Sayın Bahçeli, epeyce sustuktan sonra çıktı ve “Ne varsa araştırılsın, bilen bildiğini söylesin, işte mahkeme” gibi sözler söyledi. Bu da bir gelişme sayılır kuşkusuz.
Ama gene de sorun bitmiyor. “Ülkücü Şehitleri anma” toplantısında 5 yıl önce Sinan Ateş’in durduğu yerde, yani tam “Liderin arkasında”bu defa Ayşe Ateş’in, kocasının şehadeti ile ilgili suçlamalarına hedef olan Ahmet Yiğit Yıldırım yer alıyor. Bu fotoğrafın oluşumu tesadüfi olabilir mi? Sayın Bahçeli, bunca tartışma ortamında Ahmet Yiğit Yıldırım’ı arkasına alıp, ya da sırtını ona dayadığı anlamı çıkarılacak bir fotoğrafın oluşumuna nasıl izin vermiştir? Yoksa bu mizansen kendisinden habersiz mi oluşturulmuştur?
Sinan Ateş cinayetinin bir yerinde iltisakı bulunduğu iddia edilen ve uzunca bir süre sessizliğini koruyan MHP eski Mersin Milletvekili Olcay Kılavuz –ki kendisi 1.5 yıldır MHP TBMM Grup danışmanı idi- görevden alındı. Neden acaba?
MHP yönetiminin ve yeni “Ülkü ocakları ekibi”nin Sinan Ateşcinayetini, hadi diyelim en azından Ayşe Ateş’in içinin yandığı gibi karşılamamıştır. Ateş ailesi de kendilerini en baştan “Ülkücü” olarak nitelemesine rağmen acılarını camianın MHP yönetim katına taşıyamamışlardır. Kim bilir belki de Ayşe Ateş o camiada çok kızılan bir isimdir.
Acaba Ayşe Ateş de sessiz mi kalsaydı, “Mutlaka büyüklerimizin bir bildiği olmalı, ipi çekildiyse bir gerekçesi vardır, dava verilen kararlara uymayı gerektirir” mi deseydi? MHP Meclis grubunda Ayşe Ateş’i dinleyen kimse olmadı sanıyorum. Onunla birlikte fotoğraf vermek bile risk kabul edilir böyle zamanlarda… Ah şu dava hassasiyeti!
Cumhurbaşkanı Erdoğan, İçişleri Bakanı Yerlikaya’yı, Bahçeli’ye gönderdi malum.
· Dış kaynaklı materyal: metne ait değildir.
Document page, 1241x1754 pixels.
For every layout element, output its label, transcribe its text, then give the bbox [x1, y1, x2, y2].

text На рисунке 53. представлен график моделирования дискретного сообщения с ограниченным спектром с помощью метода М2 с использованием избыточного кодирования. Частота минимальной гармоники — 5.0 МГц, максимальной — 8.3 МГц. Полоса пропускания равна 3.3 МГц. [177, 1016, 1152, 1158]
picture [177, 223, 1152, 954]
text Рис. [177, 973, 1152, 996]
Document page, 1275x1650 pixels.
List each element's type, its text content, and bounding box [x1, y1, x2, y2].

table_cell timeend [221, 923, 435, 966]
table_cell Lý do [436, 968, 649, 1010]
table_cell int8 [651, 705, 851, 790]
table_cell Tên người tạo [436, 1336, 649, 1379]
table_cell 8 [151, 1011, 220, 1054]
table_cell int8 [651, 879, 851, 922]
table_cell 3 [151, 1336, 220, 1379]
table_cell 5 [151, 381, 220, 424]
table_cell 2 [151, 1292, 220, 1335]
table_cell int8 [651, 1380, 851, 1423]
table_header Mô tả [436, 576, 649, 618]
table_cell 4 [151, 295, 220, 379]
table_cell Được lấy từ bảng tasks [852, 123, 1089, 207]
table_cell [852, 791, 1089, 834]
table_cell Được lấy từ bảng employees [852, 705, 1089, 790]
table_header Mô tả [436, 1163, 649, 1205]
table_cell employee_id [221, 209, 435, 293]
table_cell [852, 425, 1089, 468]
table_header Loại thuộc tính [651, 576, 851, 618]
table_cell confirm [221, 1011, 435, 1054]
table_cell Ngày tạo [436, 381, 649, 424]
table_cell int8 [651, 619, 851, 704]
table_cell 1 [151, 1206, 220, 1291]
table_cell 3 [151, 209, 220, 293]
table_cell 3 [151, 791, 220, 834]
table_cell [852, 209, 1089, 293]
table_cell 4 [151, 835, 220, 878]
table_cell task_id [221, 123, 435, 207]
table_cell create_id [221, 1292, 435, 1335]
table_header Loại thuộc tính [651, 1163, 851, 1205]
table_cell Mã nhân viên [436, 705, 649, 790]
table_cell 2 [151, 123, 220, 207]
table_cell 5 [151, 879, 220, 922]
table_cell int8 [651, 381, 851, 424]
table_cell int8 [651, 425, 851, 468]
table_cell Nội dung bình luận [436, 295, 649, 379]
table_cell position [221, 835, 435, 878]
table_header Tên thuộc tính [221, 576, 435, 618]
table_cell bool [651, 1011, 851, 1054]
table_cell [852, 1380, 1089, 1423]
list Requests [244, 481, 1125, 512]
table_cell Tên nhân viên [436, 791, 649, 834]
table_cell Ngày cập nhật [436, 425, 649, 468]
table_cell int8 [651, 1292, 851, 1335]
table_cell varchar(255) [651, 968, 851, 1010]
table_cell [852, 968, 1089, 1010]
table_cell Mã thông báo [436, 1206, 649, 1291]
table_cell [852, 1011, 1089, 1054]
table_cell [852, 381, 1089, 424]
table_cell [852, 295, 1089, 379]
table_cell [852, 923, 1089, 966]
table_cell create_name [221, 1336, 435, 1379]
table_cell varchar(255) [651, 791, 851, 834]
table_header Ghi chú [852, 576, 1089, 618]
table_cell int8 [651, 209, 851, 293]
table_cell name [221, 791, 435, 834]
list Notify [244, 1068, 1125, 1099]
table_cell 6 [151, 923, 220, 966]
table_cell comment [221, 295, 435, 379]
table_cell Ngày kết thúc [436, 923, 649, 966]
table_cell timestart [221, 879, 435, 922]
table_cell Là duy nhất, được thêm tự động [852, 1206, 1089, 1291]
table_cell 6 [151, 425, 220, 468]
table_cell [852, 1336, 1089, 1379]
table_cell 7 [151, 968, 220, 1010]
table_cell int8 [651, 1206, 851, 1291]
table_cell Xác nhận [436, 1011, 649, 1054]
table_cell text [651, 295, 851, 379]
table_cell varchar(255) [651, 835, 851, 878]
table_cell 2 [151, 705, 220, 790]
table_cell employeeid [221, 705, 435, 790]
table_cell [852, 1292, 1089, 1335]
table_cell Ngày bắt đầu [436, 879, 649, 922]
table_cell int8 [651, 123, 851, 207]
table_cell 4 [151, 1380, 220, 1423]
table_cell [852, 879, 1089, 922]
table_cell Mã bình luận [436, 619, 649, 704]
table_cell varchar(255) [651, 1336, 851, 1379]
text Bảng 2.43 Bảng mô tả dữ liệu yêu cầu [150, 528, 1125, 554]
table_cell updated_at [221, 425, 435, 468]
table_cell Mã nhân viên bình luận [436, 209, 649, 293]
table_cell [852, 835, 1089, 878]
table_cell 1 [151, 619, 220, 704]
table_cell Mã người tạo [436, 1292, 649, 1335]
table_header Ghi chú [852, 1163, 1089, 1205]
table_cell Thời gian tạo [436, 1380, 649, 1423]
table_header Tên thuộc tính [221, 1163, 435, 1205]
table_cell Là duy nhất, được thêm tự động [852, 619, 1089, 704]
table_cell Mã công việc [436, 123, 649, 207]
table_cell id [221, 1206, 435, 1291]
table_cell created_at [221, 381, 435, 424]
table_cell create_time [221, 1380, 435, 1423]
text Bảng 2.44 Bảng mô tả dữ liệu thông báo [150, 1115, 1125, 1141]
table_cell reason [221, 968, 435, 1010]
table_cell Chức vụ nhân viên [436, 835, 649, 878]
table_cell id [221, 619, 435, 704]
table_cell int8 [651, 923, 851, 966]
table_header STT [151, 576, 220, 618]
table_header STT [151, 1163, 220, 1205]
Ayhan Bora Kaplan davası ve Ankara Emniyeti’nde olanlar hakkında bilgi verilmesi talimatıyla…
Belli ki Erdoğan Bahçeli’nin bilgilendirilmesi konusunda hassas…
Acaba Sinan Ateş dosyası da, sayın Cumhurbaşkanı’nın ilgi alanında olmuş mudur ve cinayetin iltisakları konusunda MHP lideri ile istişare etmiş midir? Garip dünyanın garip işleri…
Aslında şu ana kadar Sinan Ateş’in hangi sebeple “ipinin çekildiği”konusu da ortaya konulmuş değildir. Demek ki bir “Odak”ta masaya yatırıldı ve başparmaklar aşağıya indi. Nasıl bir odak o? Bir insanın hayatının sona erdirilmesine nasıl karar verir? Ve o kararın icrası karşısında neden birileri “Omerta” suskunluğuna gömülür?
O fotoğraf acayip bir fotoğraftır.
Bence sayın Bahçeli bir kere daha bakmalı o fotoğrafa… Orada bir yanlışlık var ama nerede, izahı gerekiyor.